- [What you have to do]:
Please set down each entry exactly, omitting any picture it holds.

** Information provided follows **

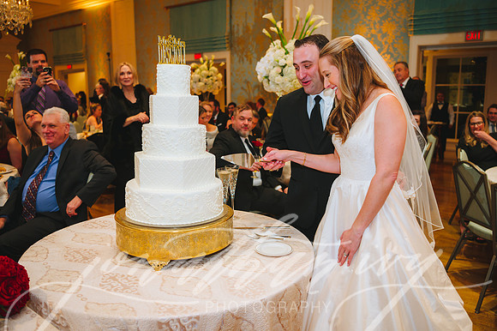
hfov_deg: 58.7
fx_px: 442
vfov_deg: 41.1
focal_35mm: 32
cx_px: 248
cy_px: 166
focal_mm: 32
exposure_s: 1/60
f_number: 2.8
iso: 1250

** End of Information provided **

- [Finished task]:
hfov_deg: 58.7
fx_px: 442
vfov_deg: 41.1
focal_35mm: 32
cx_px: 248
cy_px: 166
focal_mm: 32
exposure_s: 1/60
f_number: 2.8
iso: 1250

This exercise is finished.